Projekt : Aus der Kirche in die Wohnzimmer

Was haben eigentlich die vielen Chöre, die sonst so viele Gottesdienste musikalisch bereichern, in der Coronavirus-Zwangspause gemacht? Man überträgt die Musik aus der Friedenskirche in die Wohnzimmer der Chormitglieder.

Kirchen sind zum Teil wieder geöffnet, Gottesdienste werden wieder gefeiert. Natürlich mit genügend Abstand, Schutzmasken und Listen, in die sich die einzelnen Besucher vor dem Gottesdienst eintragen müssen.

Aber was haben eigentlich die vielen Chöre, die sonst so viele Gottesdienste musikalisch bereichern und immer noch nicht auftreten dürfen, in der Coronavirus-Zwangspause gemacht? Wie haben sie geübt, den gemeinsamen  Kontakt gehalten?

Catherin Schuster-Sixt ist Chorleiterin. Sie weiß, dass das Proben auch während der coronavirus-bedingten Einschränkungen irgendwie weitergehen muss.  „Chöre leben ja gerade von der Gemeinschaft und dem Eintauchen der eigenen Stimme in einen Gesamtklang. Im Austausch mit meinen Chorsängern erlebe ich das Wegfallen der Chorproben bei fast allen als einen tief empfundenen Verlust“, sagt Schuster-Sixt.

Der von ihr im Jahre 2005 mitgegründete Chor „O-Ton“ ist auch von den Auswirkungen des „Lockdowns“ getroffen. „O-Ton ist ein weltlicher Chor, probt aber seit jeher in der Friedenskirche. Dort werden seit der Kirchenschließung die evangelischen Gottesdienste gestreamt. Als ich den ersten gesehen hatte, fragte ich den Techniker Thorsten Schücking, ob so ein Format nicht auch für Chorproben möglich wäre“, erklärt die Chorleiterin und Musiklehrerin, die hauptberuflich an der Albert-Schweitzer-Grundschule in Ost unterrichtet.

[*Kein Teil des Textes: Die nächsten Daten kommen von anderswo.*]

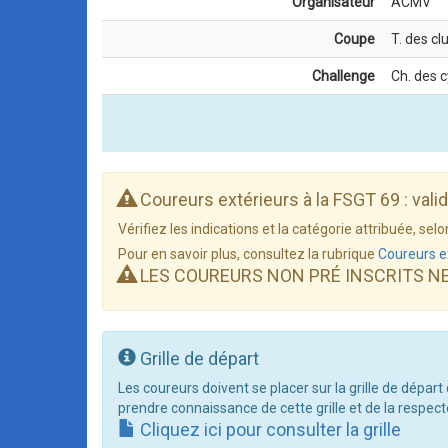
Organisateur
ACMV
Coupe
T. des cl
Challenge
Ch. des 
Coureurs extérieurs à la FSGT 69 : vali
Vérifiez les indications et la catégorie attribuée, s
Pour en savoir plus, consultez la rubrique
Coureurs e
LES COUREURS NON PRÉ INSCRITS N
Grille de départ
Les coureurs doivent se placer sur la grille de départ
prendre connaissance de cette grille et de la respect
Cliquez ici pour consulter la grille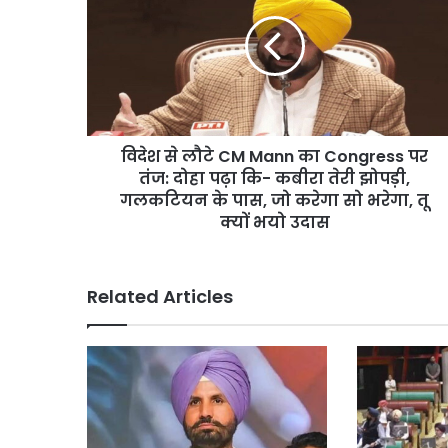
ेशन; पेट्रोल बम हमले की थी
बेचने वालों पर होगी 
लौटे
पर
CM
सख्त
होगी
Mann
कार्रवाई,
का
हाईकोर्ट
Congress
सख्त
पर
तंज:
विदेश से लौटे CM Mann का Congress पर
दोहा
पढ़ा
तंज: दोहा पढ़ा कि- कबीरा तेरी झोपड़ी,
कि-
गलकटियन के पास, जो करेगा सो भरेगा, तू
कबीरा
क्यों भयो उदास
तेरी
झोपड़ी,
गलकटियन
Related Articles
के
पास,
जो
करेगा
सो
भरेगा,
तू
क्यों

Es gab grünes Licht seitens der Kirche, sehr zur Freude der passionierten Musikerin. „Und so streame ich nun mittwochs aus der Kirche heraus in die Wohnzimmer meiner ‚O-Töne‘. Anhand der Einschaltquoten habe ich einen Überblick, wie gut das Angebot angenommen wird. Da übertraf die Teilnehmerzahl die der analogen Probe bei weitem.“

Dass Schuster-Sixt ins Leere spreche, stelle für sie kein Problem da. Imagination sei hier gefragt. Sie stelle sich den Chor sowie die jeweilige Stimmgruppe vor dem inneren Auge vor und überlege, wo Schwierigkeiten und Probleme entstehen könnten.

„So übe ich Takt für Takt der Stücke, die wir eigentlich im Oktober aufführen wollten, wiederhole, festige, gebe Atem- und Techniktipps. 20 Minuten hat jede Stimmgruppe, danach kann man entweder ausschalten oder bei der nächsten Gruppe weiter zuhören und die eigenen Töne mit denen der anderen üben“, erklärt Schuster-Sixt, die an der Folkwang-Hochschule in Essen Musik auf Lehramt studiert hat.

Nach der ersten Probe habe es einen Begeisterungssturm über Whatsapp und Mail gegeben. Schuster-Sixt: „Es tat allen so gut, wieder zu singen. Aber auch der Unterschied wurde natürlich deutlich – und was dieser ganze Lockdown in letzter Konsequenz bedeutet.“

Anstatt mit vielen anderen singe man  allein zu Hause. Schuster-Sixt fragt kritisch: „Wo bleibt da der wohltuende Gesamtklang, das Erlebnis von Gemeinschaft ?“

Aber selbst das erst so aufregende Streamingerlebnis werde irgendwann zur Routine. Schuster-Sixt empfand die Stille, die nach den letzten Proben herrschte, als lähmend und gruselig. Sie will und braucht aber Rückmeldungen, möchte im Gespräch mit ihren Mitgliedern bleiben.

Sie bat ihre Sänger, die Rückmeldungen nicht einzustellen, und es funktionierte: Über ihre Homepage tauschen sich die „O-Töne“ nun zu ihren Proben aus, die Gemeinschaft lebt damit ein Stück weiter.

Ein Chor wird laut Catherin Schuster-Sixt in diesen Zeiten sogar zum „lebensgefährlichen Ort“. Das macht sie sehr betroffen. Und klar ist für die Chorleiterin auch: „Dieser angeordnete Stillstand muss in naher Zukunft enden, da wir so zwar unsere Körper schützen, aber nicht genug auf unsere Seelen achten. Die leiden gerade massiv.“

Man sehnt die Normalität herbei und weiß doch: Corona wird das Leben noch lange begleiten.